── Study material ──

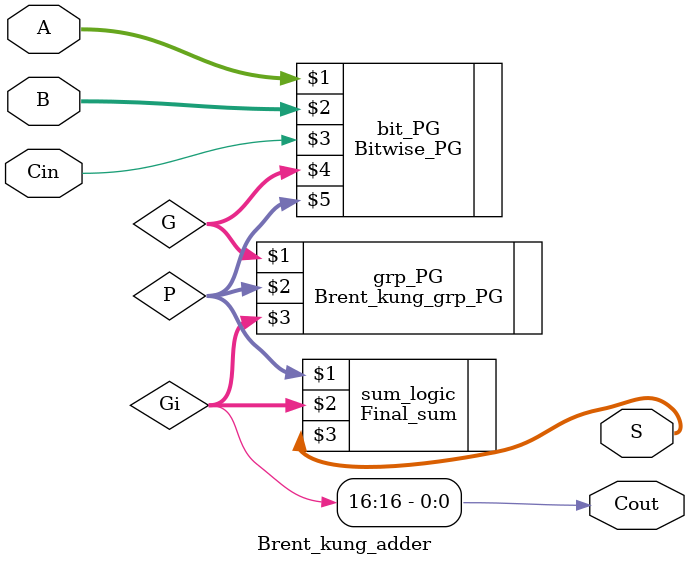
<source format=v>
`timescale 1ns / 1ps
module Brent_kung_adder #(parameter WIDTH = 16, VALENCY = 2)(
    input [WIDTH:1] A,
    input [WIDTH:1] B,
    input Cin,
    output [WIDTH:1] S,
    output Cout
    );
    wire [WIDTH:0] G, P, Gi;
    
    Bitwise_PG #(WIDTH) bit_PG(A, B, Cin, G, P);
    
    Brent_kung_grp_PG #(WIDTH, VALENCY) grp_PG(G, P, Gi);
    
    Final_sum #(WIDTH) sum_logic(P, Gi, S);
    
    assign Cout = Gi[WIDTH];
endmodule

</source>
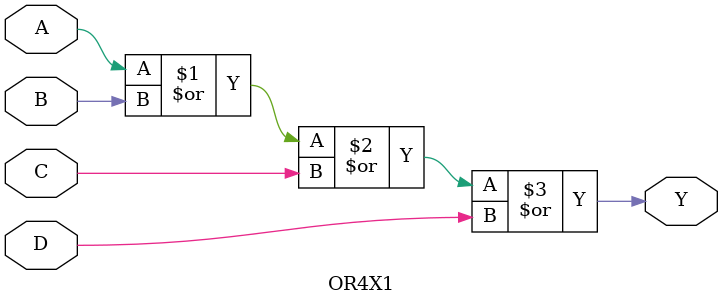
<source format=v>


module OR4X1 (A, B, C, D, Y );
	input A, B, C, D;
	output Y;

	assign Y = A | B | C | D;

endmodule

</source>
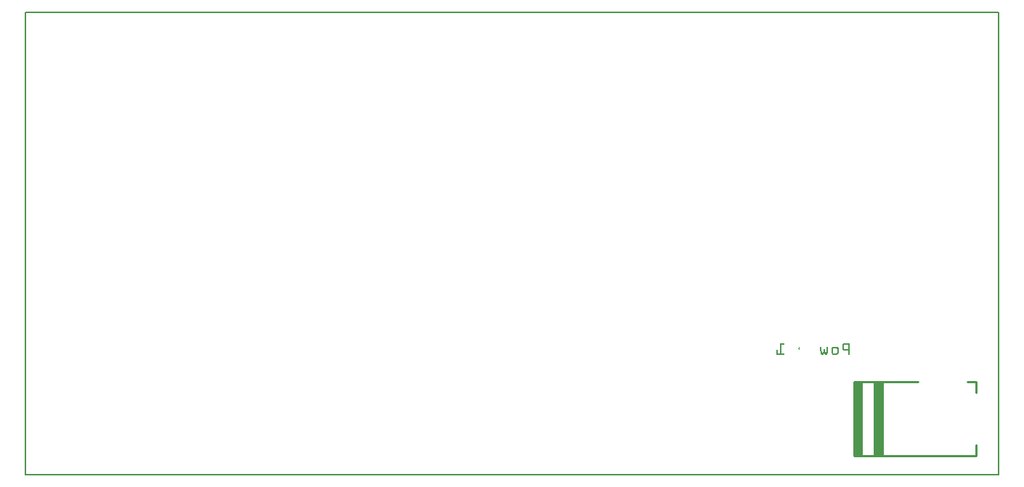
<source format=gbo>
G04 MADE WITH FRITZING*
G04 WWW.FRITZING.ORG*
G04 DOUBLE SIDED*
G04 HOLES PLATED*
G04 CONTOUR ON CENTER OF CONTOUR VECTOR*
%ASAXBY*%
%FSLAX23Y23*%
%MOIN*%
%OFA0B0*%
%SFA1.0B1.0*%
%ADD10R,4.476380X2.129920X4.460380X2.113920*%
%ADD11C,0.008000*%
%ADD12C,0.010000*%
%ADD13R,0.001000X0.001000*%
%LNSILK0*%
G90*
G70*
G54D11*
X4Y2126D02*
X4472Y2126D01*
X4472Y4D01*
X4Y4D01*
X4Y2126D01*
D02*
G54D12*
X4102Y431D02*
X3807Y431D01*
D02*
X3807Y431D02*
X3807Y91D01*
D02*
X3807Y91D02*
X4367Y91D01*
D02*
X4367Y91D02*
X4367Y141D01*
D02*
X4327Y431D02*
X4367Y431D01*
D02*
X4367Y431D02*
X4367Y381D01*
D02*
X3807Y431D02*
X3807Y91D01*
D02*
X3812Y431D02*
X3812Y91D01*
D02*
X3817Y431D02*
X3817Y91D01*
D02*
X3822Y431D02*
X3822Y91D01*
D02*
X3827Y431D02*
X3827Y91D01*
D02*
X3832Y431D02*
X3832Y91D01*
D02*
X3837Y431D02*
X3837Y91D01*
D02*
X3842Y431D02*
X3842Y91D01*
D02*
X3937Y431D02*
X3937Y91D01*
D02*
X3932Y431D02*
X3932Y91D01*
D02*
X3927Y431D02*
X3927Y91D01*
D02*
X3922Y431D02*
X3922Y91D01*
D02*
X3917Y431D02*
X3917Y91D01*
D02*
X3912Y431D02*
X3912Y91D01*
D02*
X3907Y431D02*
X3907Y91D01*
D02*
X3902Y431D02*
X3902Y91D01*
G54D13*
X3467Y606D02*
X3485Y606D01*
X3761Y606D02*
X3788Y606D01*
X3467Y605D02*
X3486Y605D01*
X3759Y605D02*
X3788Y605D01*
X3467Y604D02*
X3486Y604D01*
X3758Y604D02*
X3788Y604D01*
X3467Y603D02*
X3486Y603D01*
X3757Y603D02*
X3788Y603D01*
X3467Y602D02*
X3486Y602D01*
X3756Y602D02*
X3788Y602D01*
X3467Y601D02*
X3486Y601D01*
X3755Y601D02*
X3788Y601D01*
X3467Y600D02*
X3484Y600D01*
X3755Y600D02*
X3788Y600D01*
X3467Y599D02*
X3473Y599D01*
X3754Y599D02*
X3762Y599D01*
X3782Y599D02*
X3788Y599D01*
X3467Y598D02*
X3473Y598D01*
X3754Y598D02*
X3761Y598D01*
X3782Y598D02*
X3788Y598D01*
X3467Y597D02*
X3473Y597D01*
X3754Y597D02*
X3760Y597D01*
X3782Y597D02*
X3788Y597D01*
X3467Y596D02*
X3473Y596D01*
X3754Y596D02*
X3760Y596D01*
X3782Y596D02*
X3788Y596D01*
X3467Y595D02*
X3473Y595D01*
X3754Y595D02*
X3760Y595D01*
X3782Y595D02*
X3788Y595D01*
X3467Y594D02*
X3473Y594D01*
X3754Y594D02*
X3760Y594D01*
X3782Y594D02*
X3788Y594D01*
X3467Y593D02*
X3473Y593D01*
X3754Y593D02*
X3760Y593D01*
X3782Y593D02*
X3788Y593D01*
X3467Y592D02*
X3473Y592D01*
X3754Y592D02*
X3760Y592D01*
X3782Y592D02*
X3788Y592D01*
X3467Y591D02*
X3473Y591D01*
X3654Y591D02*
X3658Y591D01*
X3683Y591D02*
X3687Y591D01*
X3712Y591D02*
X3729Y591D01*
X3754Y591D02*
X3760Y591D01*
X3782Y591D02*
X3788Y591D01*
X3467Y590D02*
X3473Y590D01*
X3653Y590D02*
X3658Y590D01*
X3682Y590D02*
X3687Y590D01*
X3711Y590D02*
X3731Y590D01*
X3754Y590D02*
X3760Y590D01*
X3782Y590D02*
X3788Y590D01*
X3467Y589D02*
X3473Y589D01*
X3556Y589D02*
X3556Y589D01*
X3653Y589D02*
X3659Y589D01*
X3682Y589D02*
X3688Y589D01*
X3709Y589D02*
X3732Y589D01*
X3754Y589D02*
X3760Y589D01*
X3782Y589D02*
X3788Y589D01*
X3467Y588D02*
X3473Y588D01*
X3556Y588D02*
X3556Y588D01*
X3653Y588D02*
X3659Y588D01*
X3682Y588D02*
X3688Y588D01*
X3708Y588D02*
X3733Y588D01*
X3754Y588D02*
X3760Y588D01*
X3782Y588D02*
X3788Y588D01*
X3467Y587D02*
X3473Y587D01*
X3555Y587D02*
X3556Y587D01*
X3653Y587D02*
X3659Y587D01*
X3682Y587D02*
X3688Y587D01*
X3707Y587D02*
X3734Y587D01*
X3754Y587D02*
X3760Y587D01*
X3782Y587D02*
X3788Y587D01*
X3467Y586D02*
X3473Y586D01*
X3554Y586D02*
X3556Y586D01*
X3653Y586D02*
X3659Y586D01*
X3682Y586D02*
X3688Y586D01*
X3706Y586D02*
X3735Y586D01*
X3754Y586D02*
X3760Y586D01*
X3782Y586D02*
X3788Y586D01*
X3467Y585D02*
X3473Y585D01*
X3554Y585D02*
X3556Y585D01*
X3653Y585D02*
X3659Y585D01*
X3682Y585D02*
X3688Y585D01*
X3705Y585D02*
X3736Y585D01*
X3754Y585D02*
X3760Y585D01*
X3782Y585D02*
X3788Y585D01*
X3467Y584D02*
X3473Y584D01*
X3554Y584D02*
X3556Y584D01*
X3653Y584D02*
X3659Y584D01*
X3682Y584D02*
X3688Y584D01*
X3705Y584D02*
X3713Y584D01*
X3728Y584D02*
X3736Y584D01*
X3754Y584D02*
X3760Y584D01*
X3782Y584D02*
X3788Y584D01*
X3467Y583D02*
X3473Y583D01*
X3553Y583D02*
X3556Y583D01*
X3653Y583D02*
X3659Y583D01*
X3682Y583D02*
X3688Y583D01*
X3704Y583D02*
X3712Y583D01*
X3729Y583D02*
X3737Y583D01*
X3754Y583D02*
X3760Y583D01*
X3782Y583D02*
X3788Y583D01*
X3467Y582D02*
X3473Y582D01*
X3553Y582D02*
X3556Y582D01*
X3653Y582D02*
X3659Y582D01*
X3682Y582D02*
X3688Y582D01*
X3704Y582D02*
X3711Y582D01*
X3730Y582D02*
X3737Y582D01*
X3754Y582D02*
X3761Y582D01*
X3782Y582D02*
X3788Y582D01*
X3467Y581D02*
X3473Y581D01*
X3553Y581D02*
X3556Y581D01*
X3653Y581D02*
X3659Y581D01*
X3682Y581D02*
X3688Y581D01*
X3704Y581D02*
X3710Y581D01*
X3731Y581D02*
X3737Y581D01*
X3754Y581D02*
X3761Y581D01*
X3782Y581D02*
X3788Y581D01*
X3467Y580D02*
X3473Y580D01*
X3553Y580D02*
X3556Y580D01*
X3653Y580D02*
X3659Y580D01*
X3670Y580D02*
X3671Y580D01*
X3682Y580D02*
X3688Y580D01*
X3704Y580D02*
X3710Y580D01*
X3731Y580D02*
X3737Y580D01*
X3755Y580D02*
X3788Y580D01*
X3467Y579D02*
X3473Y579D01*
X3553Y579D02*
X3556Y579D01*
X3653Y579D02*
X3659Y579D01*
X3668Y579D02*
X3672Y579D01*
X3682Y579D02*
X3688Y579D01*
X3704Y579D02*
X3710Y579D01*
X3731Y579D02*
X3737Y579D01*
X3755Y579D02*
X3788Y579D01*
X3467Y578D02*
X3473Y578D01*
X3554Y578D02*
X3556Y578D01*
X3653Y578D02*
X3659Y578D01*
X3668Y578D02*
X3673Y578D01*
X3682Y578D02*
X3688Y578D01*
X3704Y578D02*
X3710Y578D01*
X3731Y578D02*
X3737Y578D01*
X3756Y578D02*
X3788Y578D01*
X3455Y577D02*
X3457Y577D01*
X3467Y577D02*
X3473Y577D01*
X3555Y577D02*
X3556Y577D01*
X3653Y577D02*
X3659Y577D01*
X3667Y577D02*
X3673Y577D01*
X3682Y577D02*
X3688Y577D01*
X3704Y577D02*
X3710Y577D01*
X3731Y577D02*
X3737Y577D01*
X3757Y577D02*
X3788Y577D01*
X3454Y576D02*
X3458Y576D01*
X3467Y576D02*
X3473Y576D01*
X3653Y576D02*
X3659Y576D01*
X3667Y576D02*
X3673Y576D01*
X3681Y576D02*
X3688Y576D01*
X3704Y576D02*
X3710Y576D01*
X3731Y576D02*
X3737Y576D01*
X3757Y576D02*
X3788Y576D01*
X3453Y575D02*
X3459Y575D01*
X3467Y575D02*
X3473Y575D01*
X3653Y575D02*
X3659Y575D01*
X3667Y575D02*
X3673Y575D01*
X3681Y575D02*
X3687Y575D01*
X3704Y575D02*
X3710Y575D01*
X3731Y575D02*
X3737Y575D01*
X3759Y575D02*
X3788Y575D01*
X3453Y574D02*
X3459Y574D01*
X3467Y574D02*
X3473Y574D01*
X3653Y574D02*
X3659Y574D01*
X3667Y574D02*
X3673Y574D01*
X3681Y574D02*
X3687Y574D01*
X3704Y574D02*
X3710Y574D01*
X3731Y574D02*
X3737Y574D01*
X3761Y574D02*
X3788Y574D01*
X3453Y573D02*
X3459Y573D01*
X3467Y573D02*
X3473Y573D01*
X3653Y573D02*
X3659Y573D01*
X3667Y573D02*
X3673Y573D01*
X3681Y573D02*
X3687Y573D01*
X3704Y573D02*
X3710Y573D01*
X3731Y573D02*
X3737Y573D01*
X3781Y573D02*
X3788Y573D01*
X3453Y572D02*
X3459Y572D01*
X3467Y572D02*
X3473Y572D01*
X3653Y572D02*
X3659Y572D01*
X3667Y572D02*
X3673Y572D01*
X3681Y572D02*
X3687Y572D01*
X3704Y572D02*
X3710Y572D01*
X3731Y572D02*
X3737Y572D01*
X3782Y572D02*
X3788Y572D01*
X3453Y571D02*
X3459Y571D01*
X3467Y571D02*
X3473Y571D01*
X3654Y571D02*
X3660Y571D01*
X3667Y571D02*
X3673Y571D01*
X3681Y571D02*
X3687Y571D01*
X3704Y571D02*
X3710Y571D01*
X3731Y571D02*
X3737Y571D01*
X3782Y571D02*
X3788Y571D01*
X3453Y570D02*
X3459Y570D01*
X3467Y570D02*
X3473Y570D01*
X3654Y570D02*
X3660Y570D01*
X3667Y570D02*
X3673Y570D01*
X3681Y570D02*
X3687Y570D01*
X3704Y570D02*
X3710Y570D01*
X3731Y570D02*
X3737Y570D01*
X3782Y570D02*
X3788Y570D01*
X3453Y569D02*
X3459Y569D01*
X3467Y569D02*
X3473Y569D01*
X3654Y569D02*
X3660Y569D01*
X3667Y569D02*
X3673Y569D01*
X3681Y569D02*
X3687Y569D01*
X3704Y569D02*
X3710Y569D01*
X3731Y569D02*
X3737Y569D01*
X3782Y569D02*
X3788Y569D01*
X3453Y568D02*
X3459Y568D01*
X3467Y568D02*
X3473Y568D01*
X3654Y568D02*
X3660Y568D01*
X3667Y568D02*
X3674Y568D01*
X3681Y568D02*
X3687Y568D01*
X3704Y568D02*
X3710Y568D01*
X3731Y568D02*
X3737Y568D01*
X3782Y568D02*
X3788Y568D01*
X3453Y567D02*
X3459Y567D01*
X3467Y567D02*
X3473Y567D01*
X3654Y567D02*
X3660Y567D01*
X3666Y567D02*
X3674Y567D01*
X3681Y567D02*
X3687Y567D01*
X3704Y567D02*
X3710Y567D01*
X3731Y567D02*
X3737Y567D01*
X3782Y567D02*
X3788Y567D01*
X3453Y566D02*
X3459Y566D01*
X3467Y566D02*
X3473Y566D01*
X3654Y566D02*
X3660Y566D01*
X3666Y566D02*
X3675Y566D01*
X3681Y566D02*
X3687Y566D01*
X3704Y566D02*
X3710Y566D01*
X3731Y566D02*
X3737Y566D01*
X3782Y566D02*
X3788Y566D01*
X3453Y565D02*
X3459Y565D01*
X3467Y565D02*
X3473Y565D01*
X3654Y565D02*
X3661Y565D01*
X3665Y565D02*
X3676Y565D01*
X3680Y565D02*
X3686Y565D01*
X3704Y565D02*
X3710Y565D01*
X3731Y565D02*
X3737Y565D01*
X3782Y565D02*
X3788Y565D01*
X3453Y564D02*
X3459Y564D01*
X3467Y564D02*
X3473Y564D01*
X3655Y564D02*
X3661Y564D01*
X3665Y564D02*
X3676Y564D01*
X3680Y564D02*
X3686Y564D01*
X3704Y564D02*
X3710Y564D01*
X3731Y564D02*
X3737Y564D01*
X3782Y564D02*
X3788Y564D01*
X3453Y563D02*
X3459Y563D01*
X3467Y563D02*
X3473Y563D01*
X3655Y563D02*
X3661Y563D01*
X3664Y563D02*
X3677Y563D01*
X3680Y563D02*
X3686Y563D01*
X3704Y563D02*
X3711Y563D01*
X3731Y563D02*
X3737Y563D01*
X3782Y563D02*
X3788Y563D01*
X3453Y562D02*
X3459Y562D01*
X3467Y562D02*
X3473Y562D01*
X3655Y562D02*
X3661Y562D01*
X3663Y562D02*
X3677Y562D01*
X3679Y562D02*
X3686Y562D01*
X3704Y562D02*
X3712Y562D01*
X3730Y562D02*
X3737Y562D01*
X3782Y562D02*
X3788Y562D01*
X3453Y561D02*
X3459Y561D01*
X3467Y561D02*
X3473Y561D01*
X3655Y561D02*
X3685Y561D01*
X3705Y561D02*
X3713Y561D01*
X3728Y561D02*
X3737Y561D01*
X3782Y561D02*
X3788Y561D01*
X3453Y560D02*
X3459Y560D01*
X3467Y560D02*
X3473Y560D01*
X3656Y560D02*
X3669Y560D01*
X3671Y560D02*
X3685Y560D01*
X3705Y560D02*
X3714Y560D01*
X3727Y560D02*
X3736Y560D01*
X3782Y560D02*
X3788Y560D01*
X3453Y559D02*
X3485Y559D01*
X3656Y559D02*
X3669Y559D01*
X3672Y559D02*
X3685Y559D01*
X3706Y559D02*
X3735Y559D01*
X3782Y559D02*
X3788Y559D01*
X3453Y558D02*
X3486Y558D01*
X3656Y558D02*
X3668Y558D01*
X3673Y558D02*
X3684Y558D01*
X3707Y558D02*
X3735Y558D01*
X3782Y558D02*
X3788Y558D01*
X3453Y557D02*
X3486Y557D01*
X3657Y557D02*
X3668Y557D01*
X3673Y557D02*
X3684Y557D01*
X3708Y557D02*
X3734Y557D01*
X3782Y557D02*
X3788Y557D01*
X3453Y556D02*
X3486Y556D01*
X3657Y556D02*
X3667Y556D01*
X3674Y556D02*
X3684Y556D01*
X3709Y556D02*
X3732Y556D01*
X3782Y556D02*
X3788Y556D01*
X3453Y555D02*
X3486Y555D01*
X3657Y555D02*
X3666Y555D01*
X3674Y555D02*
X3684Y555D01*
X3710Y555D02*
X3731Y555D01*
X3782Y555D02*
X3787Y555D01*
X3454Y554D02*
X3486Y554D01*
X3658Y554D02*
X3666Y554D01*
X3675Y554D02*
X3683Y554D01*
X3712Y554D02*
X3730Y554D01*
X3782Y554D02*
X3787Y554D01*
X3455Y553D02*
X3484Y553D01*
X3659Y553D02*
X3665Y553D01*
X3676Y553D02*
X3682Y553D01*
X3714Y553D02*
X3727Y553D01*
X3784Y553D02*
X3786Y553D01*
D02*
G04 End of Silk0*
M02*
</source>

───

_Prompt_
The lines above from the one containing "X4102Y431D02*" through the one containing "X3927Y431D02*" are to be set down exactly, and no others.

_Finished exercise_
X4102Y431D02*
X3807Y431D01*
D02*
X3807Y431D02*
X3807Y91D01*
D02*
X3807Y91D02*
X4367Y91D01*
D02*
X4367Y91D02*
X4367Y141D01*
D02*
X4327Y431D02*
X4367Y431D01*
D02*
X4367Y431D02*
X4367Y381D01*
D02*
X3807Y431D02*
X3807Y91D01*
D02*
X3812Y431D02*
X3812Y91D01*
D02*
X3817Y431D02*
X3817Y91D01*
D02*
X3822Y431D02*
X3822Y91D01*
D02*
X3827Y431D02*
X3827Y91D01*
D02*
X3832Y431D02*
X3832Y91D01*
D02*
X3837Y431D02*
X3837Y91D01*
D02*
X3842Y431D02*
X3842Y91D01*
D02*
X3937Y431D02*
X3937Y91D01*
D02*
X3932Y431D02*
X3932Y91D01*
D02*
X3927Y431D02*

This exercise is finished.